## What is needed
Copy out the records line for line, starting at the line containing "Tech, Education, and" and continuing through the end of the records, and leave out the pictures.

## Working data
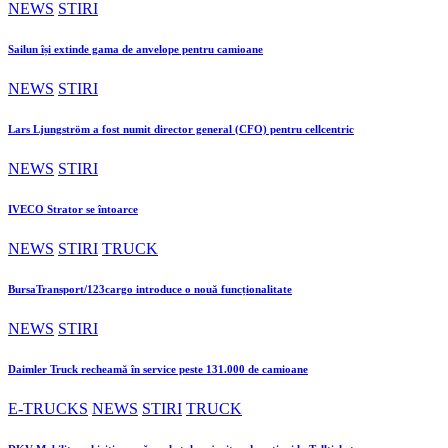
NEWS
STIRI
Sailun își extinde gama de anvelope pentru camioane
NEWS
STIRI
Lars Ljungström a fost numit director general (CFO) pentru cellcentric
NEWS
STIRI
IVECO Strator se întoarce
NEWS
STIRI
TRUCK
BursaTransport/123cargo introduce o nouă funcționalitate
NEWS
STIRI
Daimler Truck recheamă în service peste 131.000 de camioane
E-TRUCKS
NEWS
STIRI
TRUCK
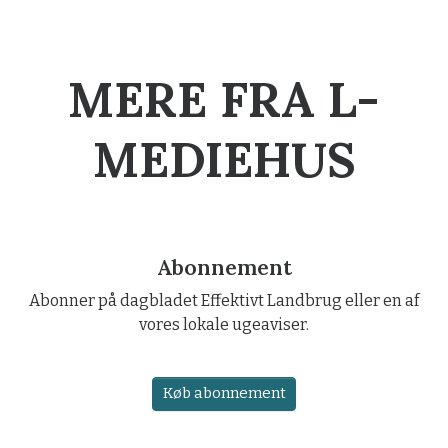
MERE FRA L-
MEDIEHUS
Abonnement
Abonner på dagbladet Effektivt Landbrug eller en af
vores lokale ugeaviser.
Køb abonnement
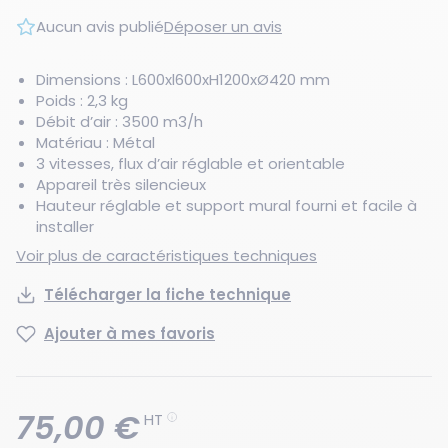
Aucun avis publié
Déposer un avis
Dimensions : L600xl600xH1200xØ420 mm
Poids : 2,3 kg
Débit d’air : 3500 m3/h
Matériau : Métal
3 vitesses, flux d’air réglable et orientable
Appareil très silencieux
Hauteur réglable et support mural fourni et facile à
installer
Voir plus de caractéristiques techniques
Télécharger la fiche technique
Ajouter à mes favoris
75,00 €
HT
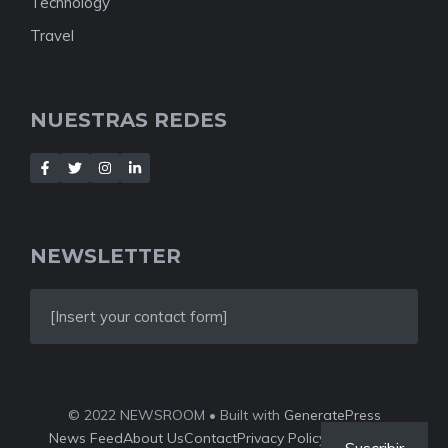
Technology
Travel
NUESTRAS REDES
NEWSLETTER
[Insert your contact form]
© 2022 NEWSROOM • Built with
GeneratePress
News Feed
About Us
Contact
Privacy Policy
Style Guide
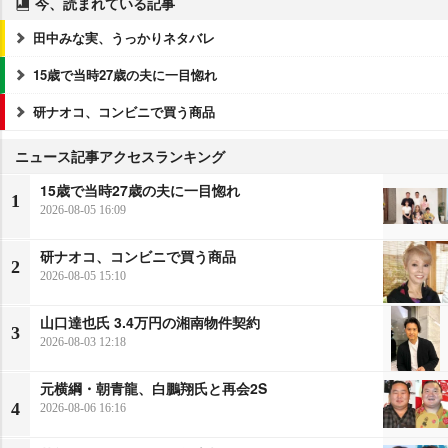
今、読まれている記事
田中みな実、うっかりネタバレ
15歳で当時27歳の夫に一目惚れ
研ナオコ、コンビニで買う商品
ニュース記事アクセスランキング
15歳で当時27歳の夫に一目惚れ
1
2026-08-05 16:09
研ナオコ、コンビニで買う商品
2
2026-08-05 15:10
山口達也氏 3.4万円の湘南物件契約
3
2026-08-03 12:18
元横綱・朝青龍、白鵬翔氏と再会2S
4
2026-08-06 16:16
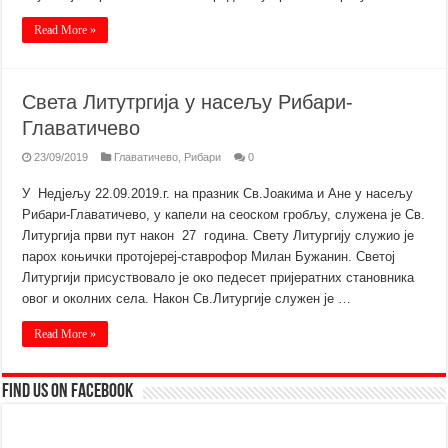
Read More »
Света Литутргија у насељу Рибари-
Главатичево
23/09/2019
Главатичево
,
Рибари
0
У Недјељу 22.09.2019.г. на празник Св.Јоакима и Ане у насељу
Рибари-Главатичево, у капели на сеоском гробљу, служена је Св.
Литургија први пут након 27 година. Свету Литургију служио је
парох коњички протојереј-ставрофор Милан Бужанин. Светој
Литургији присуствовало је око педесет пријератних становника
овог и околних села. Након Св.Литургије служен је …
Read More »
Find us on Facebook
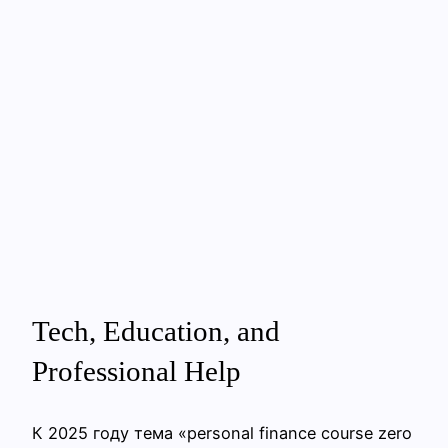
Tech, Education, and
Professional Help
К 2025 году тема «personal finance course zero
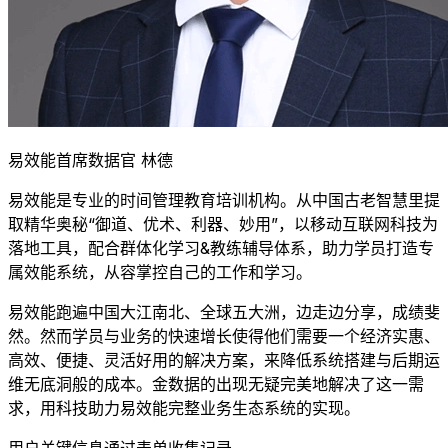
易效能首席数据官 林德
易效能是专业的时间管理教育培训机构。从中国古老智慧里提
取精华奥秘“御道、优术、利器、妙用”，以移动互联网科技为
落地工具，配合群体化学习&教练辅导体系，助力学员打造专
属效能系统，从容掌控自己的工作和学习。
易效能跑遍中国大江南北、全球五大洲，边走边分享，成绩斐
然。然而学员与业务的快速增长使得他们需要一个经济实惠、
高效、便捷、灵活好用的解决方案，来降低系统搭建与后期运
维无底洞般的成本。金数据的出现无疑完美地解决了这一需
求，用科技助力易效能完整业务生态系统的实现。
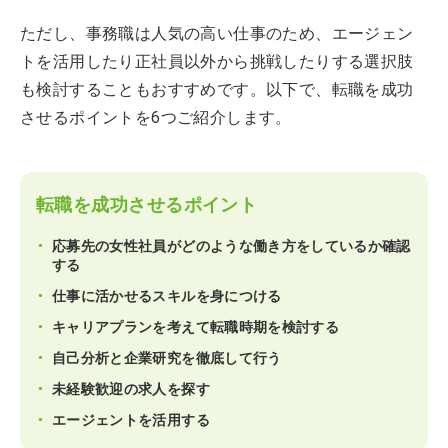
ただし、事務職は人気の高い仕事のため、エージェン
トを活用したり正社員以外から挑戦したりする選択肢
も検討することもおすすめです。以下で、転職を成功
させるポイントを6つご紹介します。
転職を成功させるポイント
応募先の女性社員がどのような働き方をしているか確認
する
仕事に活かせるスキルを身につける
キャリアプランを考えて転職時期を検討する
自己分析と企業研究を徹底して行う
未経験歓迎の求人を探す
エージェントを活用する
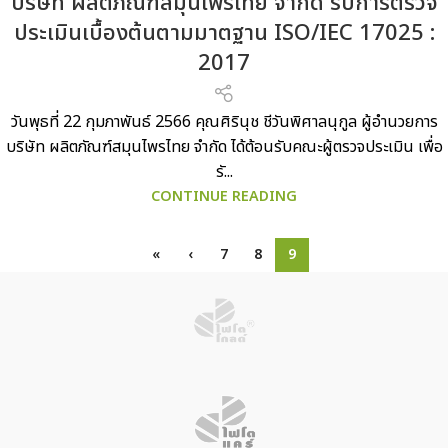
บริษัท ผลิตภัณฑ์สมุนไพรไทย จำกัด รับการตรวจ
ประเมินเบื้องต้นตามมาตฐาน ISO/IEC 17025 :
2017
วันพุธที่ 22 กุมภาพันธ์ 2566 คุณศิรินุช ชีวันพิศาลนุกูล ผู้อำนวยการ
บริษัท ผลิตภัณฑ์สมุนไพรไทย จำกัด ได้ต้อนรับคณะผู้ตรวจประเมิน เพื่อ
รั...
CONTINUE READING
«
‹
7
8
9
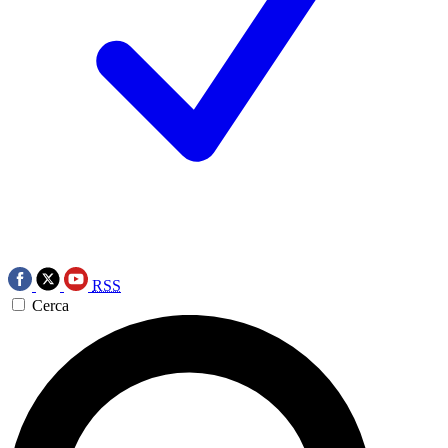
RSS
Cerca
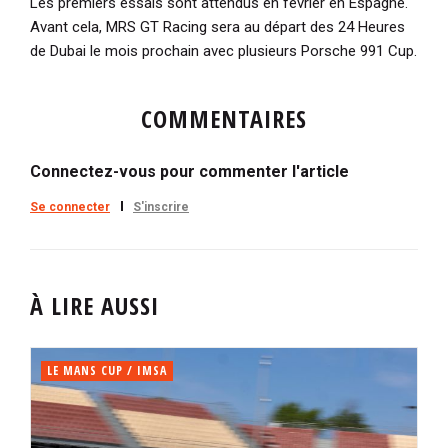
Les premiers essais sont attendus en février en Espagne.
Avant cela, MRS GT Racing sera au départ des 24 Heures
de Dubai le mois prochain avec plusieurs Porsche 991 Cup.
COMMENTAIRES
Connectez-vous pour commenter l'article
Se connecter
S'inscrire
À LIRE AUSSI
LE MANS CUP / IMSA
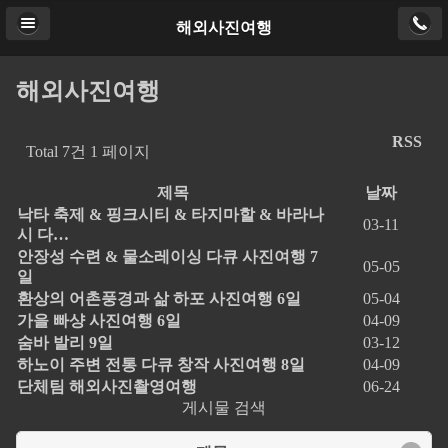
해외사진여행
해외사진여행
RSS
Total 7건
1 페이지
제목
날짜
낙타 축제 & 핑크시티 & 타지마할 & 바라나
03-11
시 다…
안장성 수련 & 물소레이싱 다큐 사진여행 7
05-05
일
환상의 어촌풍경과 삶 하포 사진여행 6일
05-04
가을 빠샹 사진여행 6일
04-09
숨바 발리 9일
03-12
하노이 주변 전통 다큐 창작 사진여행 8일
04-09
단체팀 해외사진촬영여행
06-24
게시물 검색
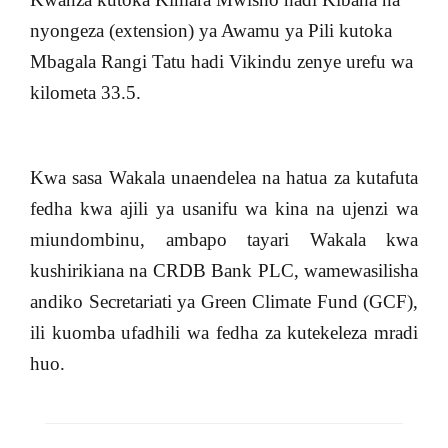
nyongeza (extension) ya Awamu ya Pili kutoka
Mbagala Rangi Tatu hadi Vikindu zenye urefu wa
kilometa 33.5.
Kwa sasa Wakala unaendelea na hatua za kutafuta
fedha kwa ajili ya usanifu wa kina na ujenzi wa
miundombinu, ambapo tayari Wakala kwa
kushirikiana na CRDB Bank PLC, wamewasilisha
andiko Secretariati ya Green Climate Fund (GCF),
ili kuomba ufadhili wa fedha za kutekeleza mradi
huo.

## Answer for this exercise
Tech, Education, and
Professional Help
К 2025 году тема «personal finance course zero
易效能首席数据官 林德
易效能是专业的时间管理教育培训机构。从中国古老智慧里提
取精华奥秘“御道、优术、利器、妙用”，以移动互联网科技为
落地工具，配合群体化学习&教练辅导体系，助力学员打造专
属效能系统，从容掌控自己的工作和学习。
易效能跑遍中国大江南北、全球五大洲，边走边分享，成绩斐
然。然而学员与业务的快速增长使得他们需要一个经济实惠、
高效、便捷、灵活好用的解决方案，来降低系统搭建与后期运
维无底洞般的成本。金数据的出现无疑完美地解决了这一需
求，用科技助力易效能完整业务生态系统的实现。
ただし、事務職は人気の高い仕事のため、エージェン
トを活用したり正社員以外から挑戦したりする選択肢
も検討することもおすすめです。以下で、転職を成功
させるポイントを6つご紹介します。
転職を成功させるポイント
応募先の女性社員がどのような働き方をしているか確認
する
仕事に活かせるスキルを身につける
キャリアプランを考えて転職時期を検討する
自己分析と企業研究を徹底して行う
未経験歓迎の求人を探す
エージェントを活用する
บริษัท ผลิตภัณฑ์สมุนไพรไทย จำกัด รับการตรวจ
ประเมินเบื้องต้นตามมาตฐาน ISO/IEC 17025 :
2017
วันพุธที่ 22 กุมภาพันธ์ 2566 คุณศิรินุช ชีวันพิศาลนุกูล ผู้อำนวยการ
บริษัท ผลิตภัณฑ์สมุนไพรไทย จำกัด ได้ต้อนรับคณะผู้ตรวจประเมิน เพื่อ
รั...
CONTINUE READING
«
‹
7
8
9
RSS
Cerca
Les premiers essais sont attendus en février en Espagne.
Avant cela, MRS GT Racing sera au départ des 24 Heures
de Dubai le mois prochain avec plusieurs Porsche 991 Cup.
COMMENTAIRES
Connectez-vous pour commenter l'article
Se connecter
S'inscrire
À LIRE AUSSI
LE MANS CUP / IMSA
해외사진여행
해외사진여행
RSS
Total 7건
1 페이지
제목
날짜
낙타 축제 & 핑크시티 & 타지마할 & 바라나
03-11
시 다…
안장성 수련 & 물소레이싱 다큐 사진여행 7
05-05
일
환상의 어촌풍경과 삶 하포 사진여행 6일
05-04
가을 빠샹 사진여행 6일
04-09
숨바 발리 9일
03-12
하노이 주변 전통 다큐 창작 사진여행 8일
04-09
단체팀 해외사진촬영여행
06-24
게시물 검색
nyongeza (extension) ya Awamu ya Pili kutoka
Mbagala Rangi Tatu hadi Vikindu zenye urefu wa
kilometa 33.5.
Kwa sasa Wakala unaendelea na hatua za kutafuta
fedha kwa ajili ya usanifu wa kina na ujenzi wa
miundombinu, ambapo tayari Wakala kwa
kushirikiana na CRDB Bank PLC, wamewasilisha
andiko Secretariati ya Green Climate Fund (GCF),
ili kuomba ufadhili wa fedha za kutekeleza mradi
huo.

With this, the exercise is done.